Capitol released the tune as a “B” side, but when it first played on WNEW in New York, the station was bombarded by calls, and “Nature Boy” quickly became Capitol’s #1 single. Frank Sinatra, Dick Haymes, Sarah Vaughan, and others rushed out cover versions, with the Petrillo recording ban looming just days away.

Ahbez was a legend in Hollywood for his unusual life style.

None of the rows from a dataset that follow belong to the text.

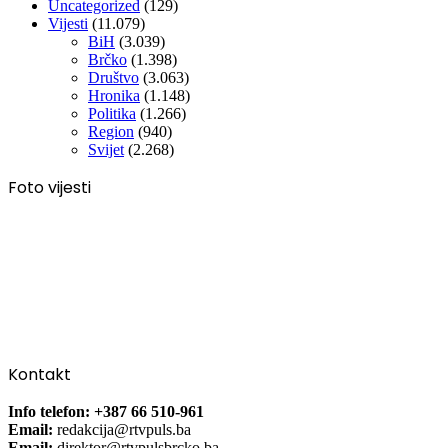
Uncategorized
(129)
Vijesti
(11.079)
BiH
(3.039)
Brčko
(1.398)
Društvo
(3.063)
Hronika
(1.148)
Politika
(1.266)
Region
(940)
Svijet
(2.268)
Foto vijesti
Kontakt
Info telefon: +387 66 510-961
Email:
redakcija@rtvpuls.ba
Email:
direktor@rtvpulsbrcko.ba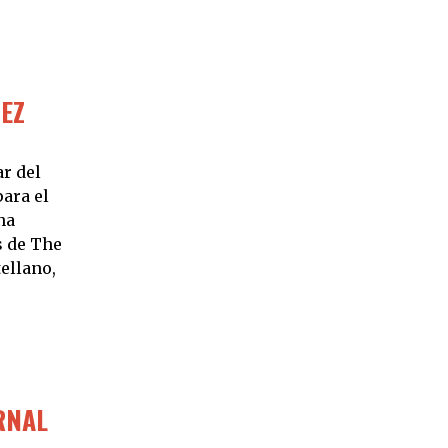
MEZ
r del
ara el
na
s de The
ellano,
RNAL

Even after he and Jacobsen had a son, they kept on living out under the stars, with not much more than a bicycle, their sleeping bags, and a juicer to their name. The story may be apochryphal, but it’s said that once, when Ahbez was being hassled by a cop who assumed from his wild appearance that he deserved to be hauled off to a mental institution, he remarked calmly, “I look crazy, but I’m not. And the funny thing is, that other people don’t look crazy, but they are.” The cop thought it over and responded, “You know bud, you’re right. If anybody gives you any trouble, let me know.”

Although Ahbez (or “ahbez,” as he insisted in being called, holding that capital letters should be reserved for the divine) later had another tune, “Land of Love,” recorded by Cole, he faded back onto the street corners until 1960, when Del-Fi Records boss Bob Keane brought him into the studio to record Eden’s Island. For this album, Ahbez recited his poetry/songs in front of a pseudo-Martin Denny jungle exoticaarrangement. Mickey McGowan has described this album as sounding like “Martin Denny had gotten together with Jack Kerouac” (if Kerouac had become a hermit instead of a beat, that is).

Ahbez popped up in a few different places during the 1960s, most prominently with Brian Wilson somewhere in the days before the legendary Pet Sounds and Smile albums were recorded. He cut another album,Echoes from Nature Boy, similar to Eden’s Island, putting his poems in musical settings, which was released posthumously. Ironically, he died in 1995 after being hit by a car.